Each of Paul’s letters was written to a specific congregation to deal with specific issues. Today we have come to understand how we can listen to Paul’s words and apply those lessons to situations in our churches that Paul knew nothing about. It is the real genius of Paul – his teaching not only helped those specific churches, but also they provide us with timeless truth about how God intends the church to be for all time. One of the reasons Paul wrote his letter to the church at Ephesus is that He wanted to encourage them to live their lives worthy of the calling they had received. He wanted to show them that those who are saved must now begin to live distinctive lives here on earth. In this letter, therefore, Paul gives very specific teaching on how we are to live our lives in the local church, in the world and in the home.

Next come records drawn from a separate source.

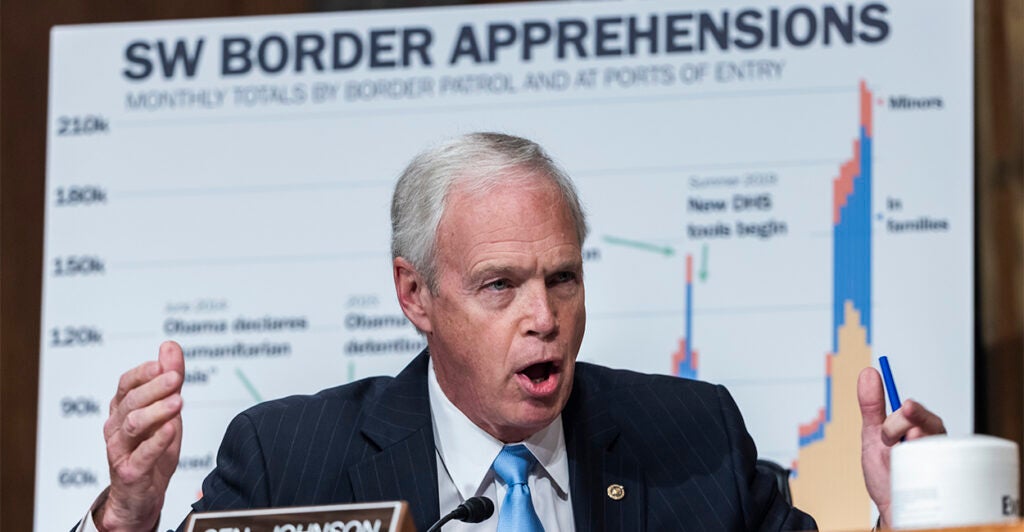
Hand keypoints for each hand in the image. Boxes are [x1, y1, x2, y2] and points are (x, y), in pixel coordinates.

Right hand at [95, 341, 184, 531]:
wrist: (142, 494)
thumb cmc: (153, 448)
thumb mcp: (167, 411)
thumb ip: (169, 379)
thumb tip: (170, 345)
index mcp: (122, 409)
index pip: (127, 384)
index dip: (143, 372)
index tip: (163, 364)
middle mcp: (116, 427)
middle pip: (131, 401)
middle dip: (154, 387)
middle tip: (176, 377)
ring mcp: (120, 450)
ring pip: (133, 425)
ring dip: (156, 411)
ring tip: (178, 402)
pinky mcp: (130, 471)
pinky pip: (142, 454)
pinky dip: (156, 441)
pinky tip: (171, 429)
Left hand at [858, 367, 945, 528]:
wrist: (891, 507)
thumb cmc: (885, 472)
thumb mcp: (872, 436)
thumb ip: (872, 406)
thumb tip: (868, 373)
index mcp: (921, 430)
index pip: (923, 415)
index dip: (914, 412)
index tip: (906, 407)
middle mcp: (936, 446)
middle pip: (930, 429)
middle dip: (904, 430)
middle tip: (888, 438)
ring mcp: (942, 466)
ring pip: (933, 450)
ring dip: (910, 452)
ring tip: (895, 461)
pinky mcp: (945, 487)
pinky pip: (942, 478)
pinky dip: (924, 477)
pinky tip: (912, 479)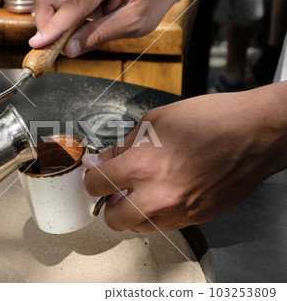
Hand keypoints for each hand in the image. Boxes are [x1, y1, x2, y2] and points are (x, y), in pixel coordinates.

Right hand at [29, 0, 186, 56]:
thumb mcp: (134, 21)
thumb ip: (100, 34)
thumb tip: (70, 49)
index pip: (75, 2)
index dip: (55, 25)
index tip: (39, 44)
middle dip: (46, 25)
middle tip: (55, 47)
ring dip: (51, 24)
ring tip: (68, 40)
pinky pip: (57, 3)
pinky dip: (58, 20)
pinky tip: (72, 30)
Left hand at [83, 83, 286, 231]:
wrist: (254, 134)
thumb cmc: (209, 120)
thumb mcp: (155, 121)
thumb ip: (123, 146)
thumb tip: (101, 161)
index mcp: (142, 166)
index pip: (95, 186)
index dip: (92, 177)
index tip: (96, 171)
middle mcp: (157, 195)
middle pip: (111, 219)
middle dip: (107, 202)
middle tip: (115, 187)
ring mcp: (178, 211)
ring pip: (136, 226)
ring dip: (131, 210)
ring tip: (141, 189)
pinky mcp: (195, 218)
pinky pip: (162, 225)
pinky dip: (154, 213)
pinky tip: (162, 193)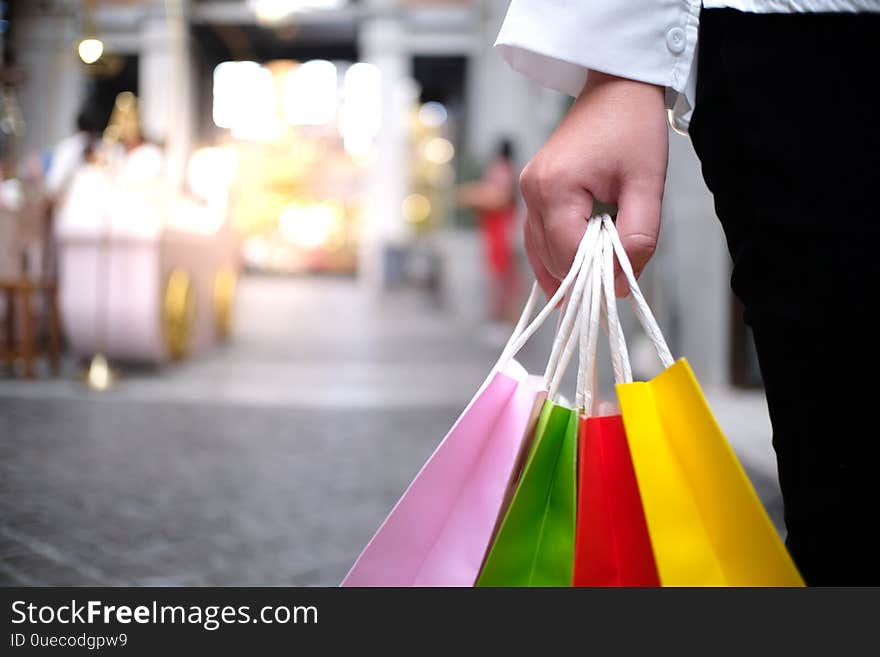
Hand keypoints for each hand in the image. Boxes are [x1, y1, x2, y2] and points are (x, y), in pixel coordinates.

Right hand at [520, 71, 667, 296]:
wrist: (616, 88)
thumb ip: (638, 236)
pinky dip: (555, 259)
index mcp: (554, 187)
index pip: (569, 254)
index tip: (627, 283)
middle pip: (552, 259)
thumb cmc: (632, 126)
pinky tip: (570, 279)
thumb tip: (622, 282)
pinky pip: (538, 239)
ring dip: (569, 272)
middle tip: (618, 284)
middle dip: (585, 276)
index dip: (598, 276)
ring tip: (596, 289)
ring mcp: (528, 192)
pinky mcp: (534, 193)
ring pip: (540, 254)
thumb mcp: (646, 184)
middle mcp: (532, 192)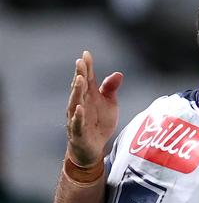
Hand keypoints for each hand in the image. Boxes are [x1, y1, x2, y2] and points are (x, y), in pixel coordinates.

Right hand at [66, 50, 122, 165]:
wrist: (92, 148)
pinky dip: (78, 115)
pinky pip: (77, 123)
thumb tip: (118, 74)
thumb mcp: (109, 104)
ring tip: (80, 79)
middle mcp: (80, 104)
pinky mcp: (78, 132)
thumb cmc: (99, 123)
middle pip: (79, 87)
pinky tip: (80, 107)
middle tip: (80, 62)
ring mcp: (77, 117)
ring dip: (77, 91)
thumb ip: (111, 89)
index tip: (86, 54)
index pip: (87, 78)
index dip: (86, 66)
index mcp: (88, 96)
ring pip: (75, 102)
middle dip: (80, 74)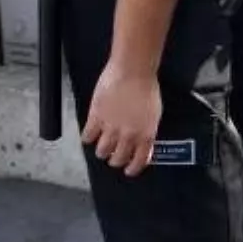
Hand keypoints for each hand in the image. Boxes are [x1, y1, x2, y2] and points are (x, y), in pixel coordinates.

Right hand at [81, 61, 162, 176]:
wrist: (133, 71)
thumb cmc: (146, 86)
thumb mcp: (154, 113)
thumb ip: (147, 129)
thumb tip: (143, 141)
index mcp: (146, 134)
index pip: (139, 161)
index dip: (133, 168)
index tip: (129, 170)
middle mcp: (128, 135)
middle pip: (118, 159)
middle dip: (116, 160)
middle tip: (114, 157)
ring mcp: (111, 128)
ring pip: (102, 152)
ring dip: (102, 151)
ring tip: (102, 148)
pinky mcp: (96, 118)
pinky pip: (88, 137)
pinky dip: (87, 138)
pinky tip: (89, 135)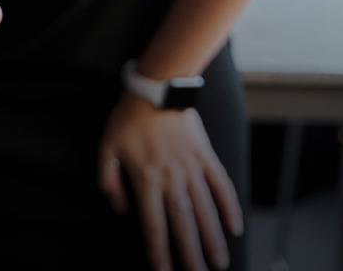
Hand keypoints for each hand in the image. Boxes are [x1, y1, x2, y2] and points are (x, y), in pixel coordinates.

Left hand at [99, 94, 243, 270]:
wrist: (156, 88)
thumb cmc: (127, 119)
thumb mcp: (106, 147)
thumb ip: (108, 180)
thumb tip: (120, 208)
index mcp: (145, 179)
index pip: (153, 224)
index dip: (159, 250)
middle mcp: (171, 178)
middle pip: (183, 224)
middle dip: (191, 254)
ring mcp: (192, 168)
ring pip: (205, 210)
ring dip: (213, 239)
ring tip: (220, 263)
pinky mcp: (207, 157)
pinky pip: (221, 186)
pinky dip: (230, 207)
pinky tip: (235, 227)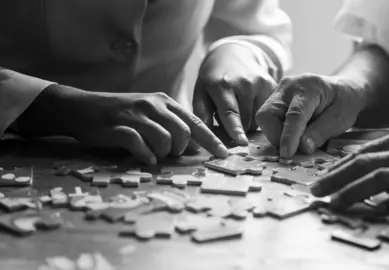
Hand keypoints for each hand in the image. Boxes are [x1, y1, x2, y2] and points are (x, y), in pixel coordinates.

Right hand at [18, 85, 227, 164]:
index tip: (224, 154)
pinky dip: (145, 155)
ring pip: (164, 139)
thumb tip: (195, 146)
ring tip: (154, 155)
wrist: (82, 108)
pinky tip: (144, 158)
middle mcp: (153, 106)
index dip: (211, 140)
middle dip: (180, 149)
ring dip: (162, 153)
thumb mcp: (149, 113)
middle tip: (169, 154)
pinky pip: (140, 144)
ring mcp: (135, 116)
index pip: (195, 122)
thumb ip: (171, 125)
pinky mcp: (118, 127)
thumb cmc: (120, 114)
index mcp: (164, 102)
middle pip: (183, 132)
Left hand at [193, 44, 276, 144]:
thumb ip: (202, 117)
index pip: (230, 112)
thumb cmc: (213, 79)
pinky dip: (258, 114)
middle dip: (238, 129)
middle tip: (228, 121)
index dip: (235, 129)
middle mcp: (244, 82)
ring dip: (248, 123)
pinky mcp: (272, 84)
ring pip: (258, 118)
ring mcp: (260, 82)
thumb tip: (207, 141)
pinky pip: (267, 111)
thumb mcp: (201, 94)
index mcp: (221, 85)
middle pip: (245, 120)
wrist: (233, 54)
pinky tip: (250, 104)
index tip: (241, 143)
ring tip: (239, 109)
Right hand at [255, 74, 364, 156]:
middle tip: (293, 148)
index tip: (287, 154)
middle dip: (276, 135)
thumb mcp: (340, 119)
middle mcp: (288, 86)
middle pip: (267, 114)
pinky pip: (268, 119)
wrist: (341, 89)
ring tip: (297, 138)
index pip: (294, 114)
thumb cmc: (344, 102)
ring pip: (264, 118)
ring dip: (276, 134)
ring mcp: (278, 92)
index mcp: (308, 87)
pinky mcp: (274, 100)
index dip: (289, 136)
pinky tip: (293, 132)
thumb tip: (302, 147)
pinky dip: (277, 130)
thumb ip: (321, 132)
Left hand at [311, 128, 388, 214]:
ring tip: (335, 203)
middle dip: (335, 178)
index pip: (359, 154)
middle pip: (363, 163)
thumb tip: (360, 165)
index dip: (336, 167)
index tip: (319, 179)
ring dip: (354, 190)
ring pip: (381, 177)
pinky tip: (380, 212)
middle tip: (315, 191)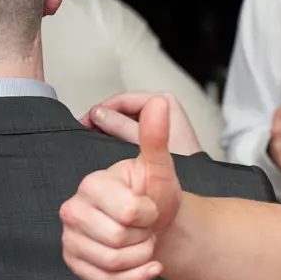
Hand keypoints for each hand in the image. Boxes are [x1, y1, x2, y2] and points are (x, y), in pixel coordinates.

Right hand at [60, 94, 183, 279]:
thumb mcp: (161, 169)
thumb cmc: (156, 196)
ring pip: (110, 261)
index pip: (129, 213)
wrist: (159, 224)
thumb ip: (157, 138)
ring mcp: (71, 237)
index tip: (150, 206)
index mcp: (91, 183)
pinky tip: (150, 267)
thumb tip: (160, 102)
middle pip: (117, 239)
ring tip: (145, 241)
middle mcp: (72, 209)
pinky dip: (134, 278)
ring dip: (141, 256)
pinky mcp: (76, 262)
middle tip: (147, 226)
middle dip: (144, 236)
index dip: (150, 214)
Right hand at [86, 91, 203, 156]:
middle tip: (85, 129)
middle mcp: (162, 105)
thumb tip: (98, 114)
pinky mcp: (156, 130)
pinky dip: (116, 134)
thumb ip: (120, 126)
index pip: (123, 98)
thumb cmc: (178, 162)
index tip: (86, 121)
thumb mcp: (143, 142)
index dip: (101, 109)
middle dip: (103, 118)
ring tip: (92, 137)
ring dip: (108, 127)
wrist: (195, 181)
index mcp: (163, 100)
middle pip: (122, 107)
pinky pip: (130, 128)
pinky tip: (106, 143)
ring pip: (125, 118)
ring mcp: (159, 117)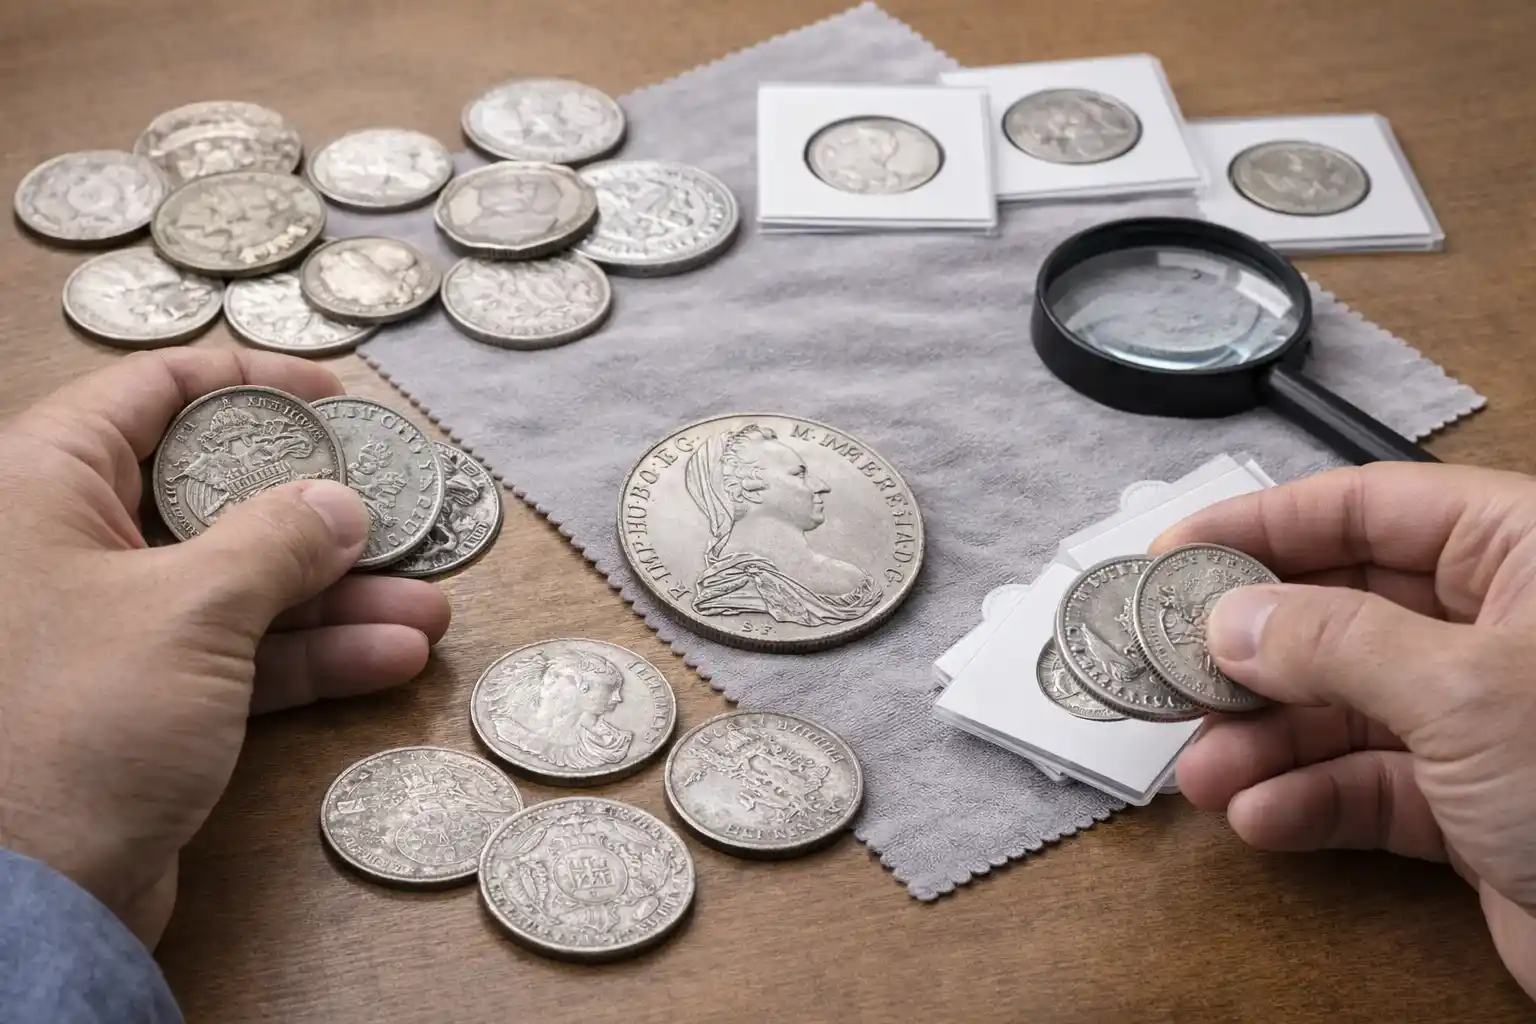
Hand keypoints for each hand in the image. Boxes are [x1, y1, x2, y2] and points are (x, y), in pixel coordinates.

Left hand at [0, 349, 450, 946]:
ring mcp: (106, 628)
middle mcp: (67, 545)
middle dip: (318, 513)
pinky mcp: (141, 703)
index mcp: (42, 486)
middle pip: (212, 495)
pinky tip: (391, 660)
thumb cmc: (76, 720)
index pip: (154, 391)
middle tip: (401, 513)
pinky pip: (236, 655)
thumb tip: (339, 504)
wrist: (22, 903)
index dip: (253, 385)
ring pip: (237, 584)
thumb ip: (276, 540)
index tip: (340, 401)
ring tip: (429, 606)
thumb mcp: (190, 609)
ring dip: (337, 597)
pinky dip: (310, 657)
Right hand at [1152, 462, 1535, 997]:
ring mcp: (1488, 719)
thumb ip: (1335, 642)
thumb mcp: (1464, 690)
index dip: (1264, 525)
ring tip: (1203, 767)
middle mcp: (1502, 628)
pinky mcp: (1479, 805)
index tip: (1175, 552)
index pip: (1368, 509)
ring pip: (1345, 707)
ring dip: (1266, 741)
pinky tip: (1262, 816)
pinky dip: (1311, 801)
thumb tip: (1234, 619)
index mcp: (1524, 554)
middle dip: (1253, 652)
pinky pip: (1371, 785)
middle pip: (1342, 612)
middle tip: (1172, 670)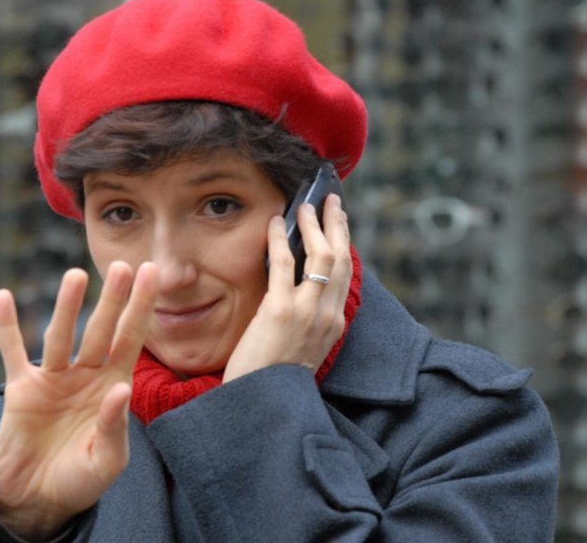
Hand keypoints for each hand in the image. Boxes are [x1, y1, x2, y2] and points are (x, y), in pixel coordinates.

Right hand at [0, 261, 158, 540]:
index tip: (151, 275)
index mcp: (112, 386)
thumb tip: (121, 387)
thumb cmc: (81, 480)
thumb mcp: (107, 460)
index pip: (131, 339)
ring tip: (76, 275)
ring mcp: (53, 378)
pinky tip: (3, 297)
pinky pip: (12, 351)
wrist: (37, 499)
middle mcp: (85, 375)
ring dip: (67, 306)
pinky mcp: (20, 389)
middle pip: (100, 330)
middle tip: (122, 266)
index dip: (141, 308)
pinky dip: (7, 326)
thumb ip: (115, 425)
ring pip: (60, 335)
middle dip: (112, 300)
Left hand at [223, 195, 350, 382]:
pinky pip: (283, 264)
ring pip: (321, 256)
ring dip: (312, 225)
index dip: (343, 245)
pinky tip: (274, 224)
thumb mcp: (303, 349)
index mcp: (334, 324)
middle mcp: (328, 316)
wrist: (261, 404)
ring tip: (303, 206)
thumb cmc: (274, 378)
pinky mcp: (280, 311)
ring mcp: (307, 312)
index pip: (345, 275)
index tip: (338, 225)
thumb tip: (300, 291)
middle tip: (330, 202)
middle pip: (340, 259)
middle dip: (336, 225)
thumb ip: (308, 321)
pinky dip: (279, 239)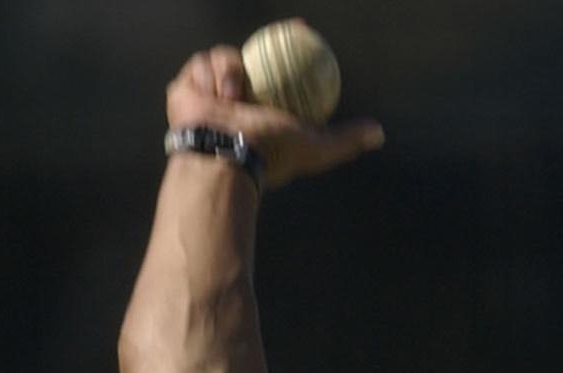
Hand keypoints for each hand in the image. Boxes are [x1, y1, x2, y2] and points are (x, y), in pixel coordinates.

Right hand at [166, 46, 383, 188]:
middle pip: (248, 56)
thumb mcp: (315, 145)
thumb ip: (345, 141)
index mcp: (263, 107)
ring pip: (221, 57)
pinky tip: (213, 97)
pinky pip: (197, 67)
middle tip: (267, 50)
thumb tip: (379, 134)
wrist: (219, 153)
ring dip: (228, 74)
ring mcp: (208, 93)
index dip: (290, 44)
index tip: (304, 29)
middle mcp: (236, 98)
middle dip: (253, 58)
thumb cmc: (268, 151)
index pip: (279, 65)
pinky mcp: (183, 91)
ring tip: (233, 100)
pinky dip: (206, 80)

With all the projects going on in our church some might wonder how we could possibly have room for anything new. For example, how can we now add the issue of Foster Care in Oklahoma to our already full “mission plate”? Paul’s letter gives us a clue: As long as we let God be in charge of everything, we will each one be able to play our individual roles and the whole body will grow and build itself up. Some projects are suited to one type of person, while other projects are suited to other types of people. Not everyone is expected to be involved in every project. Each one of us should seek out the place where we feel passion for the people of God and feel led to use our particular gifts and graces. None of us should feel the need to get involved in everything – it’s too exhausting and, ultimately, ineffective. We have so many opportunities to serve because we have so many diverse gifts to offer and people who celebrate their particular passion for ministry by bringing ideas to the table. Hooray for the diversity!
At our last Church Council meeting we left an “empty” chair at the head of the table. This chair was reserved for Jesus; it was placed as a reminder that Jesus must be in charge of our meeting and we must look to his leadership. I encourage you now – every committee meeting, every Sunday school class, and every organization in the church – Please set an “empty” chair at your table and reserve it for Jesus. Do nothing until you first seek to know what Jesus has in mind.